I keep on going back to this

The concept of “third spaces” by sociologies Ray Oldenburg.

The following content is written by Dom Nozzi.

“What is a “Third Place” and Why Are They Important?

“Social condensers” — the place where citizens of a community or neighborhood meet to develop friendships, discuss issues, and interact with others — have always been an important way in which the community developed and retained cohesion and a sense of identity.

Ray Oldenburg (1989), in The Great Good Place, calls these locations “third places.” (The first being the home and the second being work.) These third places are crucial to a community for a number of reasons, according to Oldenburg. They are distinctive informal gathering places, they make the citizen feel at home, they nourish relationships and a diversity of human contact, they help create a sense of place and community, they invoke a sense of civic pride, they provide numerous opportunities for serendipity, they promote companionship, they allow people to relax and unwind after a long day at work, they are socially binding, they encourage sociability instead of isolation, they make life more colorful, and they enrich public life and democracy. Their disappearance in our culture is unhealthy for our cities because, as Oldenburg points out, they are the bedrock of community life and all the benefits that come from such interaction.

There are essential ingredients to a well-functioning third place.
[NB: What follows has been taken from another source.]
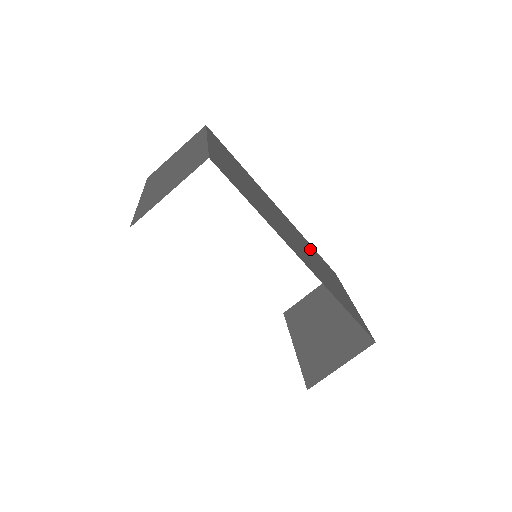
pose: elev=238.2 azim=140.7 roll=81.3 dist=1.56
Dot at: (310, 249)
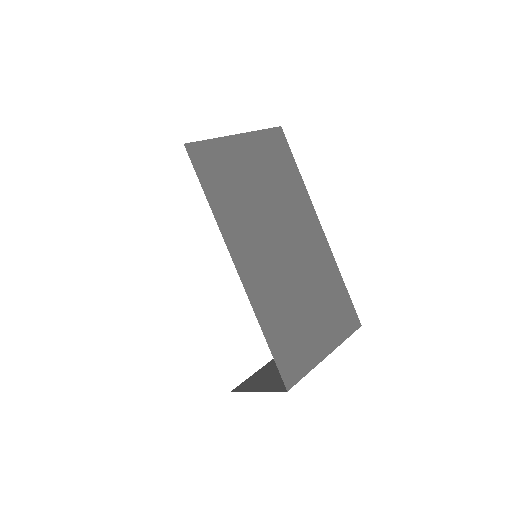
Dot at: (323, 281)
They must be free or quite inexpensive to enter and purchase food and drink within. They must be highly accessible to neighborhoods so that people find it easy to make the place a regular part of their routine — in other words, a lot of people should be able to comfortably walk to the place from their home. They should be a place where a number of people regularly go on a daily basis. It should be a place where the person feels welcome and comfortable, and where it is easy to enter into conversation. And a person who goes there should be able to expect to find both old and new friends each time she or he goes there.
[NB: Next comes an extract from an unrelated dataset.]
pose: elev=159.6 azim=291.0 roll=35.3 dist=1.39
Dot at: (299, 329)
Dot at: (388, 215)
According to Oldenburg, World War II marks the historical juncture after which informal public life began to decline in the U.S. Old neighborhoods and their cafes, taverns, and corner stores have fallen to urban renewal, freeway expansion, and planning that discounts the importance of congenial, unified and vital neighborhoods. The newer neighborhoods have developed under the single-use zoning imperative — which makes these critical, informal social gathering places illegal.

Oldenburg points out that segregation, isolation, compartmentalization and sterilization seem to be the guiding principles of urban growth and urban renewal. In the final analysis, desirable experiences occur in places conducive to them, or they do not occur at all. When certain kinds of places disappear, certain experiences also disappear.”

One Response to “I keep on going back to this”

  1. Helena Says:

    I also asked the question of how family disintegration affects the idea of “third place,” as well as the question of how our altering our ‘place’ on this earth has changed our need for a sense of connection. Is the need for a “third space” stronger now with so many people largely disenfranchised from a sense of home on both a familial and environmental level?

    How many people feel the importance of their environment as part of their home? How many people know the types of trees within view of their kitchen window? How many are aware of the phase of the moon, or which direction’s north, or even realize or care that the same damned birds, squirrels and raccoons that rip open the plastic trash bags waiting to make their way to the dumpster are not just random creatures, but the SAME characters every time — they’re our NEIGHBORS! Hell, it’s even possible to develop relationships with them!

    I posit that this need for a ‘third space’ does, in part, arise from people becoming increasingly disassociated from each other and from the earth and its other inhabitants. I’m not suggesting that everyone run out and hug a tree and we’ll all feel a sense of community, but perhaps consider larger issues which breed our needs and look into meeting some of those… and then wander down to the nearest WiFi cafȆ°nd discuss it there!